For the most part, combat in Bloody Roar II is pretty bare bones. Square punches, Cross kicks, and Triangle grabs… sometimes… sometimes it doesn’t. Actually, there’s a lot of inconsistency in how this fighter handles. Sometimes your special moves are powered up, and sometimes they aren’t. Sometimes the Triangle button grabs your opponent, and sometimes it just throws a punch. When everything works it works fine, nothing groundbreaking but still fine. When things don’t work the way they’re supposed to the game feels frustrating and button-mashy.

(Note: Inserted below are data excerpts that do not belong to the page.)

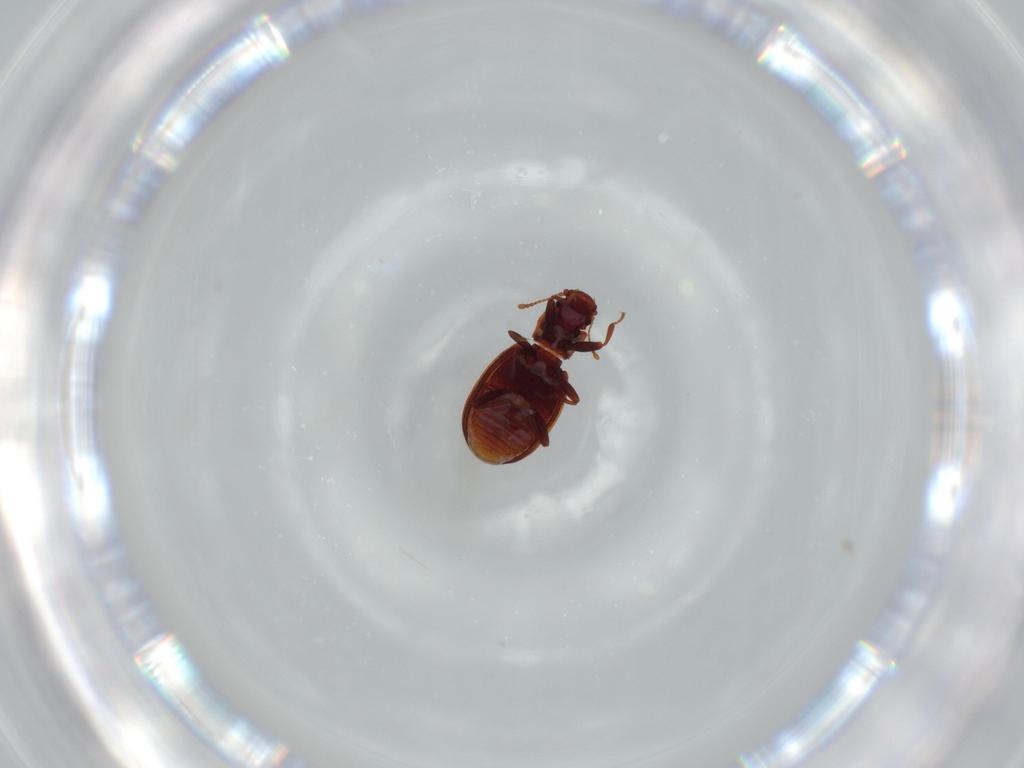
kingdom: Animalia
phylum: Arthropoda
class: Insecta
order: Coleoptera
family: Latridiidae
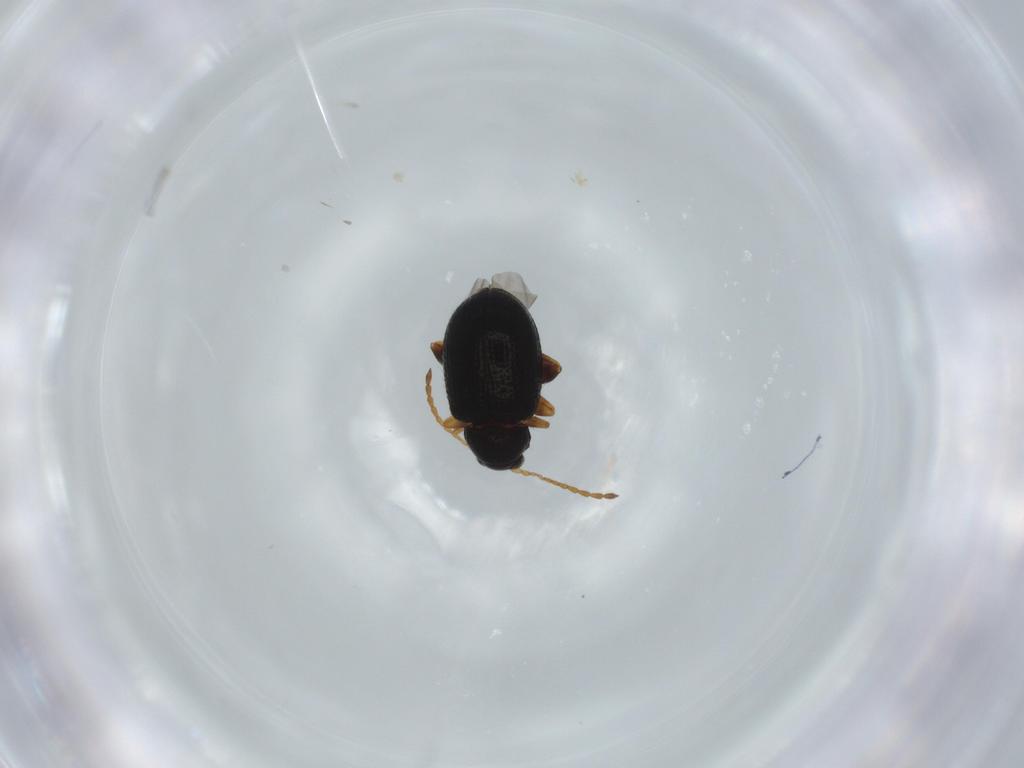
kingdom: Animalia
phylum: Arthropoda
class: Insecta
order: Coleoptera
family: Chrysomelidae
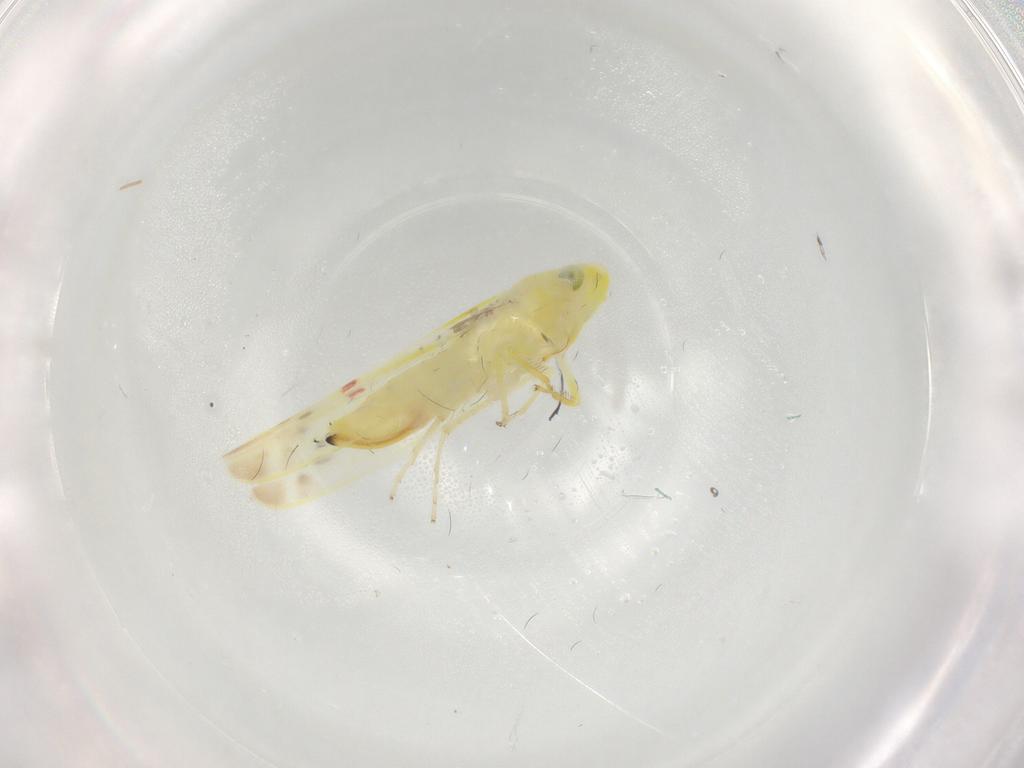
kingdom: Animalia
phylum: Arthropoda
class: Insecta
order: Hemiptera
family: Cicadellidae
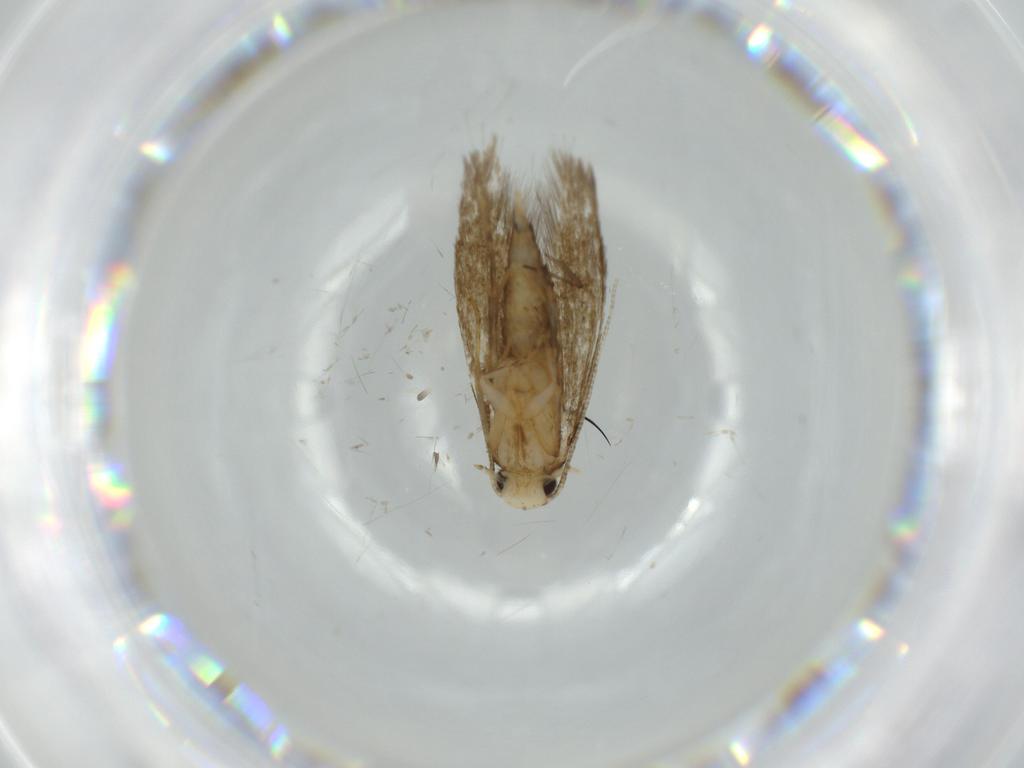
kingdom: Animalia
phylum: Arthropoda
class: Insecta
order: Lepidoptera
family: Tineidae
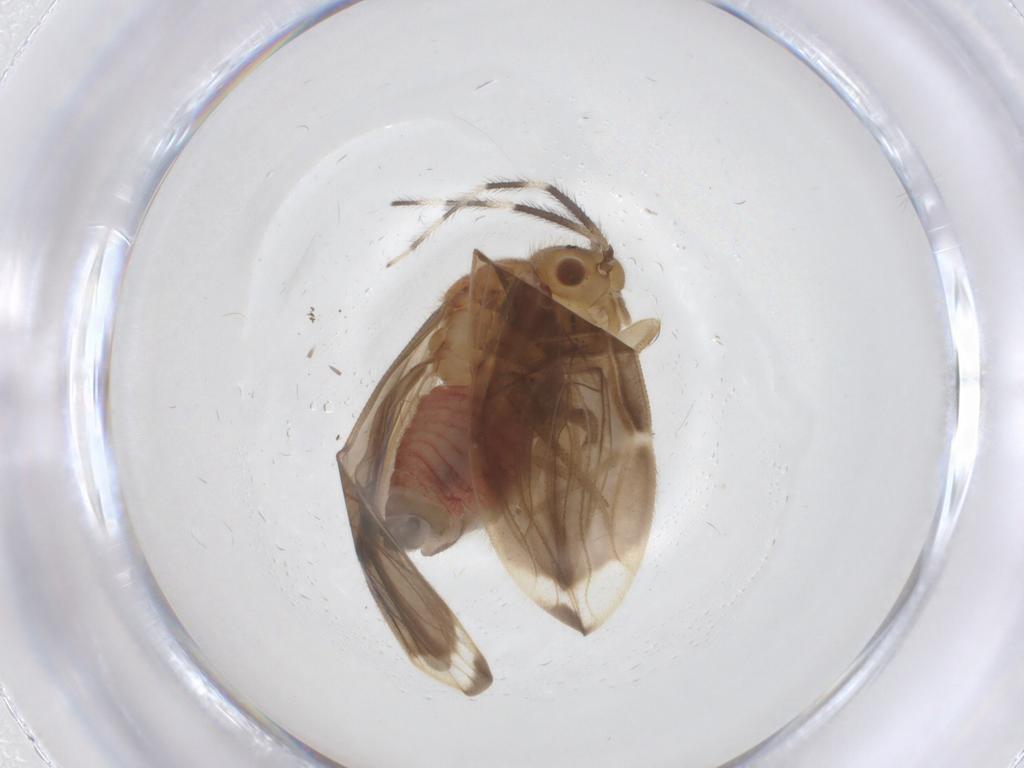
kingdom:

What makes Bloody Roar II unique is the ability for each character to transform into a animal form. The bar at the bottom of the screen fills up over the course of the fight, and once it’s full you can press the Circle button to engage beast mode. Once you’ve gotten swole you’ll find your character handles more or less exactly the same, just that you’re dishing out more damage. You’ll remain in this form until you’ve taken enough damage, even between rounds. Also, at any point while in beast form you can press L1 to unleash an ultimate attack and completely drain your beast bar. Miss and you’ve just wasted your beast form, connect and you’ll take out about 1/2 of your opponent’s health bar!
Story / Value: 7.0
Characters in the game are unique visually, but only just barely when it comes to handling. Combos and special moves all feel similar across the roster and fighter choice largely comes down to personal preference.
As far as game modes go you have the standard options. It’s nice that each character gets their own take on the story mode, but the story manages to be both convoluted and generic at the same time. The actual storytelling manages to fall flat as well.
For an Ugly 3D Fighting Game™ Bloody Roar II actually doesn’t look too terrible. Characters are all piles of boxes but the game still manages to convey a sense of style that, I find, tends to get lost in this particular genre. Models are well textured and those textures do a pretty good job of staying properly oriented for the most part. There’s a couple CG scenes which pretty much live up to the expected standard of PS1 CG scenes.
It’s there, during the fights anyway. It’s not offensive but I couldn’t remember it if I tried. There was also a noticeable lack of it during menus and story scenes.
Combat sounds were all fine, but what was of particular note were the character taunts that would randomly pop up during and after fights. Only complaint is that it would sometimes look like there was supposed to be a sound bite present, when none actually played.
Fun / Afterthoughts: 6.8
Eh… It was better than I thought it would be, to be perfectly honest, but it’s not a game I could see myself really wanting to play again. I didn’t hate it.